The "correct" way would be probably to use a std::span instead of a std::vector but which is only available in C++20. Another possibility would be probably to allow the user to construct their own ShaderModule and pass it as parameter to the constructor of Program. Variations to the approach in this pull request would be to use a different data type for the size (e.g. int or size_t) and/or code (e.g. uint8_t or char). For no particular reason I used the types (uint32_t and const uint32_t*) suggested by Vulkan-API.

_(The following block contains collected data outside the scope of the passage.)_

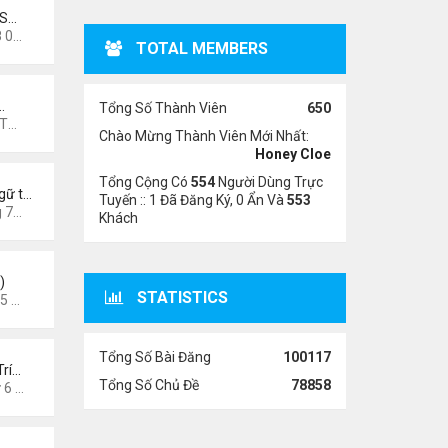
 S…
2 pm
TOTAL MEMBERS
…
Tổng Số Thành Viên
650
7 pm
Chào Mừng Thành Viên Mới Nhất:
Honey Cloe
Tổng Cộng Có
554
Người Dùng Trực
gữ t…
Tuyến :: 1 Đã Đăng Ký, 0 Ẩn Và
553
3 pm
Khách
)
STATISTICS
6 am
Tổng Số Bài Đăng
100117
Trí…
Tổng Số Chủ Đề
78858
026 8:49 pm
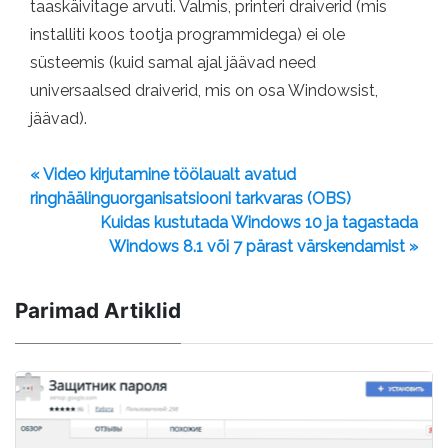
taaskäivitage arvuti. Valmis, printeri draiverid (mis
installiti koos tootja programmidega) ei ole
süsteemis (kuid samal ajal jäävad need
universaalsed draiverid, mis on osa Windowsist,
jäävad).
« Video kirjutamine töölaualt avatud
ringhäälinguorganisatsiooni tarkvaras (OBS)
Kuidas kustutada Windows 10 ja tagastada
Windows 8.1 või 7 pärast värskendamist »
Parimad Artiklid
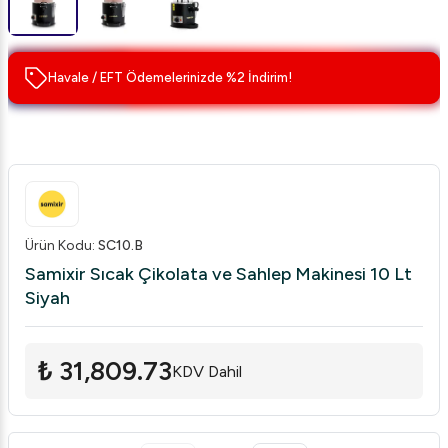
Havale / EFT Ödemelerinizde %2 İndirim!
Ürün Kodu
:
SC10.B
Samixir Sıcak Çikolata ve Sahlep Makinesi 10 Lt
Siyah
₺ 31,809.73
KDV Dahil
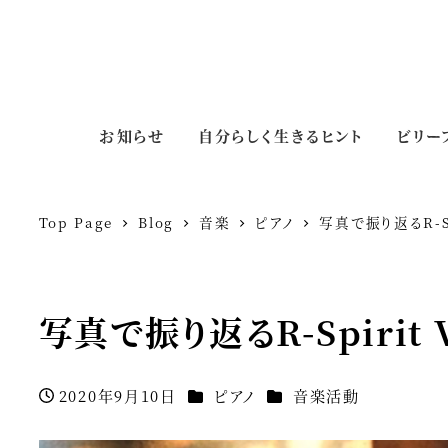
お知らせ
自分らしく生きるヒント
ビリー
Top Page
Blog
音楽
ピアノ
写真で振り返るR-Sp
写真で振り返るR-Spirit 
カテゴリー
カテゴリー
2020年9月10日
ピアノ
音楽活動
投稿日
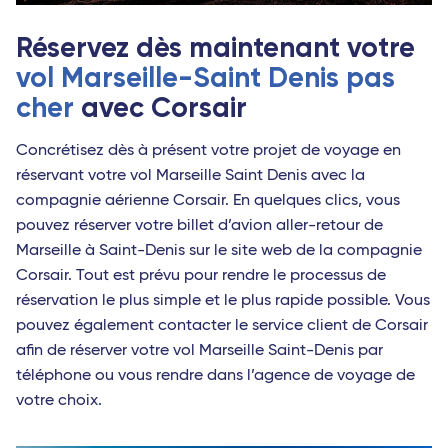
Réservez dès maintenant votre
vol Marseille-Saint Denis pas
cher
avec Corsair
Concrétisez dès à présent votre projet de voyage en
réservant votre vol Marseille Saint Denis avec la
compagnie aérienne Corsair. En quelques clics, vous
pouvez réserver votre billet d’avion aller-retour de
Marseille à Saint-Denis sur le site web de la compagnie
Corsair. Tout est prévu pour rendre le processus de
réservation le plus simple et le plus rapide possible. Vous
pouvez également contacter le service client de Corsair
afin de réserver votre vol Marseille Saint-Denis par
téléphone ou vous rendre dans l’agence de voyage de
votre choix.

federkamm commented 4 years ago

I think, it is "the right thing" to stick with const uint32_t* for the code. To my understanding, passing a (unsigned) char array instead of an uint32_t array is somewhat tricky and can easily result in undefined behaviour because of the strict aliasing rule. It seems to be not allowed to access a (unsigned) char array with an uint32_t, whereas the opposite (to access an uint32_t array by a character type) seems to be allowed. Technically, Vulkan accesses the elements of the array and one doesn't know if it accesses it through an uint32_t or an character type, so it is probably out of the scope of the C(++) standard, but I wouldn't bet on that. I decided to "compile" my SPIR-V shader to header files with a Makefile rule

%.spr.h: %.spr
-->|    echo '#include <stdint.h>' >$@
-->|    echo 'const uint32_t $*_spv[] = {' >>$@
-->|    hexdump -ve '"  0x%08X,\n"' $< >>$@
-->|    echo '};' >>$@

and include a SPIR-V file shader.spr it in the source code using this pull request like

#include "shader.spr.h"
/* ... */
auto program = Program<Specs, Params>(device, sizeof shader_spr, shader_spr);

where shader.spv.h looks like

#include <stdint.h>
const uint32_t shader_spv[] = {
  0x07230203,
  /* ... */
  0x000100FD,
  0x00010038,
};

I'm quite confident that this doesn't cause UB, whereas I'm not that confident using my previous unsigned char array approach or the vector<char> API.

federkamm commented 4 years ago

Yes, it probably should be size_t instead of uint32_t. I also realized, I didn't add the interface to the last specialization of class Program (non-empty specialization constants and empty push constants). I'll probably provide a pull request regarding this two issues, but probably not before September.